**Tujuan Latihan:**
Teruskan berita tentang permintaan maaf Menaker atas BHR bagi pengemudi ojol, mulai setelah kalimat terakhirnya.

Suara.com - Sebuah permintaan maaf tulus terlontar dari pucuk pimpinan Kementerian Ketenagakerjaan (Kemnaker) terkait implementasi Bantuan Hari Raya (BHR) bagi para pengemudi ojek online (ojol) yang jauh dari harapan.
Menteri Ketenagakerjaan (Menaker) Yassierli secara terbuka menyampaikan permohonan maaf kepada para pejuang jalanan tersebut atas realisasi BHR yang dinilai jauh dari optimal dan bahkan terkesan "kekecilan".
Permintaan maaf ini disampaikan Menaker di hadapan sejumlah perwakilan asosiasi ojol dalam acara bertajuk "Quo Vadis Ojek Online, Status, Perlindungan, dan Masa Depan" yang digelar di Jakarta, Kamis (8/5/2025). Dengan nada menyesal, Yassierli mengakui bahwa implementasi BHR kali ini belum mampu memberikan dampak signifikan bagi kesejahteraan para pengemudi di hari raya.

**Informasi yang Diberikan:**
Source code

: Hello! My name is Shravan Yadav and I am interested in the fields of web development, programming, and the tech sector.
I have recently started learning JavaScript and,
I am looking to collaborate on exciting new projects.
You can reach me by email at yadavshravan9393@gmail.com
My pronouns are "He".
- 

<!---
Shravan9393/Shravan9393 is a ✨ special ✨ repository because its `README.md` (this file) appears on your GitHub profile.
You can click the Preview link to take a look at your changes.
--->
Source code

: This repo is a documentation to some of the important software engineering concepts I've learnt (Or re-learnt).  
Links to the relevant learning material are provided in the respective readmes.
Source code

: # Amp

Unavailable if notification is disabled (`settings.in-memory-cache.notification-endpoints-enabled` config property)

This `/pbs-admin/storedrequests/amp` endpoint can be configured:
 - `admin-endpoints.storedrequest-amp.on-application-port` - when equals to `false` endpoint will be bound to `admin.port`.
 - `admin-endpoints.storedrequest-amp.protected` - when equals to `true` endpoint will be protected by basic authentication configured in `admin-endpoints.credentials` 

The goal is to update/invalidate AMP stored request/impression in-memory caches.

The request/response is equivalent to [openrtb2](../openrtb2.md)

**Jawaban Latihan:**
“Saya dan Pak Wamen (Wakil Menteri Ketenagakerjaan Immanuel Ebenezer) juga mohon maaf kalau BHR kemarin itu belum optimal,” ucap Yassierli, sebuah pengakuan jujur atas kekecewaan yang dirasakan oleh ribuan pengemudi ojol di seluruh Indonesia.
Menjelaskan duduk perkara, Yassierli mengungkapkan bahwa diskusi mengenai BHR untuk ojol sebenarnya telah bergulir sejak beberapa bulan sebelum Hari Raya Idul Fitri tiba. Namun, ia menyadari bahwa proses dialog dan perumusan kebijakan yang melibatkan berbagai pemangku kepentingan tidak serta merta menghasilkan keputusan yang ideal dan memuaskan semua pihak. “Segala sesuatu itu ada prosesnya,” kilahnya, mencoba memberikan pemahaman atas keterbatasan yang ada.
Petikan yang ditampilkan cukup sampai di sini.